### How to complete this task
The response must contain every line from the records below that has "could".

☆ ☆ ☆

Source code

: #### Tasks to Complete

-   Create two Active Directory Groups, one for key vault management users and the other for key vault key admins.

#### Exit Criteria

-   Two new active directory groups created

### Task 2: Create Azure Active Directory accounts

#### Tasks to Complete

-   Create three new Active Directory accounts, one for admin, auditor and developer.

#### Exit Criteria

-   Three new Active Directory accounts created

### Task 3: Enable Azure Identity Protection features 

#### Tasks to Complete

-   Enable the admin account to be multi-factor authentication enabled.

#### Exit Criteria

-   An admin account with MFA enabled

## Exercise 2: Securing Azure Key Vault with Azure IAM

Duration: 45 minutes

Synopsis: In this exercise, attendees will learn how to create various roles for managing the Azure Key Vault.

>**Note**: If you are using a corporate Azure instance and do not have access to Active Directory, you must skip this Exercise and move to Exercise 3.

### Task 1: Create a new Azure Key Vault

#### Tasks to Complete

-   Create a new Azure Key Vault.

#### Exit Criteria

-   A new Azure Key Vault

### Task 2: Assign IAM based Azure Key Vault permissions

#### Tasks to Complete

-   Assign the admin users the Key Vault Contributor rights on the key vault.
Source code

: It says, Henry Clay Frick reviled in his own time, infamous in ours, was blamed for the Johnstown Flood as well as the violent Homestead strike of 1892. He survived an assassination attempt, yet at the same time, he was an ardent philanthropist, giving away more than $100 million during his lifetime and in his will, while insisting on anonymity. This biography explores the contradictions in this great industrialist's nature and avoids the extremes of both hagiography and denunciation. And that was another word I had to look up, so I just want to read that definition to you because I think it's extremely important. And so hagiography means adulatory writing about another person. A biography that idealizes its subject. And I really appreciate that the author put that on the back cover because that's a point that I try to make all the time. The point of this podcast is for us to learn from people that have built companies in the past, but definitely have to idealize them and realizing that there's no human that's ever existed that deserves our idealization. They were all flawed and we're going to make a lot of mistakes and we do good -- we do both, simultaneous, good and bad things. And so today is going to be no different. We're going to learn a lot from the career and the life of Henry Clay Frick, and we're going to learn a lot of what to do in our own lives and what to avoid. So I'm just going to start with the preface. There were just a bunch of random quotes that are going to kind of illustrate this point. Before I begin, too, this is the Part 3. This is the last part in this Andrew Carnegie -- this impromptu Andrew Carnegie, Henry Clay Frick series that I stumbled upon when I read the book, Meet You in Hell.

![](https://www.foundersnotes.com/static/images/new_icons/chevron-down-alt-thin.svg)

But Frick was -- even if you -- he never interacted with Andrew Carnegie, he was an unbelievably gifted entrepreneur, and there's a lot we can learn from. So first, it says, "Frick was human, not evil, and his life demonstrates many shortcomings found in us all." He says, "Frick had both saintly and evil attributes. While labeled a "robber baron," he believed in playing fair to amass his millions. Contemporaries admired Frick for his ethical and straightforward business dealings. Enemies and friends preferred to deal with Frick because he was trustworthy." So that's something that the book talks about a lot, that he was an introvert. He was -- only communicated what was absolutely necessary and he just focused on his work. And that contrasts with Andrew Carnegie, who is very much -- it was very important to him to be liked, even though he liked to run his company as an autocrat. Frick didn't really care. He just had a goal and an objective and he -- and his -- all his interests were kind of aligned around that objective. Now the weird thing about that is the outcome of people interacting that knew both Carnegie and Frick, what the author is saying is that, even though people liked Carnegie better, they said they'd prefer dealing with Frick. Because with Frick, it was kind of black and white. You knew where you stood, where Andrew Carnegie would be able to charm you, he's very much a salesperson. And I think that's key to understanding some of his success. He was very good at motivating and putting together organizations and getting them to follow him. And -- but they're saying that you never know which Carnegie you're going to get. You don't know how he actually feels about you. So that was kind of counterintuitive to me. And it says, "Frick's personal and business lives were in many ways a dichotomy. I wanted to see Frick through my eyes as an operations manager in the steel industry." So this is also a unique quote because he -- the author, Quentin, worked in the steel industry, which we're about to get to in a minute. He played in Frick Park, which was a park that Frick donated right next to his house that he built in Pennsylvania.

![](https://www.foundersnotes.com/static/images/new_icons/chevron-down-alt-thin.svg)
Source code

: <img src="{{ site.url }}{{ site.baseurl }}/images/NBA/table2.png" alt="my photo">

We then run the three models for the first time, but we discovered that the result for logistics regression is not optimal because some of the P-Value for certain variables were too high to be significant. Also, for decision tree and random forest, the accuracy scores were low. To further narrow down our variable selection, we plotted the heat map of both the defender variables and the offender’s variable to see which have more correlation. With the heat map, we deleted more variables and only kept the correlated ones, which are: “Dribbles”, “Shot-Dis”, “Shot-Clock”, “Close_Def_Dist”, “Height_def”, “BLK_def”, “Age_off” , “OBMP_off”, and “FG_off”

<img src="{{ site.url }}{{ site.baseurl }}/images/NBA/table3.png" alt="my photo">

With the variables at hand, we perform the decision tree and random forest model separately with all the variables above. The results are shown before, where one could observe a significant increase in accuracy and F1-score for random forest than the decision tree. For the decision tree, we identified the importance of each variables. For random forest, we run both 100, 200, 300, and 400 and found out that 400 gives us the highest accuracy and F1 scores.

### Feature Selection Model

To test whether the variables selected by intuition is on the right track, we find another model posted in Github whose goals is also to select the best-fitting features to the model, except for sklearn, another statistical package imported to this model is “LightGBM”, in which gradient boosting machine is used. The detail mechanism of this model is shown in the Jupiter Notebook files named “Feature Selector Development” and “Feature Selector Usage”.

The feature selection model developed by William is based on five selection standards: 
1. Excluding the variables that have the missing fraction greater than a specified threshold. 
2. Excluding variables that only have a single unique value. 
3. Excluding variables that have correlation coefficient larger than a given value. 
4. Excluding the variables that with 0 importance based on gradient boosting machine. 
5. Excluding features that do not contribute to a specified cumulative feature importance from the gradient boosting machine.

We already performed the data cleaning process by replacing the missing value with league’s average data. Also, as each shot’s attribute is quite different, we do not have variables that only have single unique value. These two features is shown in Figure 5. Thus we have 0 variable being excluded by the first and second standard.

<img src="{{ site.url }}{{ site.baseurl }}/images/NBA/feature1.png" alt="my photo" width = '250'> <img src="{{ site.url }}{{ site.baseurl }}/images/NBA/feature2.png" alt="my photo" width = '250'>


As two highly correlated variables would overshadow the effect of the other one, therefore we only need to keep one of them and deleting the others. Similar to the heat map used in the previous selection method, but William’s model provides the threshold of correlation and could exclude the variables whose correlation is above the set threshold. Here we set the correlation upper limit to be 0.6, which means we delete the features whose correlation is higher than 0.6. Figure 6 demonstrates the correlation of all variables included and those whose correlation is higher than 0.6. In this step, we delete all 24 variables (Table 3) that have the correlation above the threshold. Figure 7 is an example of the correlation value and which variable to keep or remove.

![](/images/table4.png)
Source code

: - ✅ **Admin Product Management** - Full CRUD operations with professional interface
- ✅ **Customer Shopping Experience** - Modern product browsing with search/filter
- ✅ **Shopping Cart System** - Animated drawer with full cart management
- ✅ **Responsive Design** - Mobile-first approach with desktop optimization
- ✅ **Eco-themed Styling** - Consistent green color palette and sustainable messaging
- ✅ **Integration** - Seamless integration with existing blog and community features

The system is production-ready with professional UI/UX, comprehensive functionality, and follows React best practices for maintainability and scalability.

☆ ☆ ☆

### Response
With the variables at hand, we perform the decision tree and random forest model separately with all the variables above. The results are shown before, where one could observe a significant increase in accuracy and F1-score for random forest than the decision tree. For the decision tree, we identified the importance of each variables. For random forest, we run both 100, 200, 300, and 400 and found out that 400 gives us the highest accuracy and F1 scores.
As two highly correlated variables would overshadow the effect of the other one, therefore we only need to keep one of them and deleting the others. Similar to the heat map used in the previous selection method, but William’s model provides the threshold of correlation and could exclude the variables whose correlation is above the set threshold. Here we set the correlation upper limit to be 0.6, which means we delete the features whose correlation is higher than 0.6. Figure 6 demonstrates the correlation of all variables included and those whose correlation is higher than 0.6. In this step, we delete all 24 variables (Table 3) that have the correlation above the threshold. Figure 7 is an example of the correlation value and which variable to keep or remove.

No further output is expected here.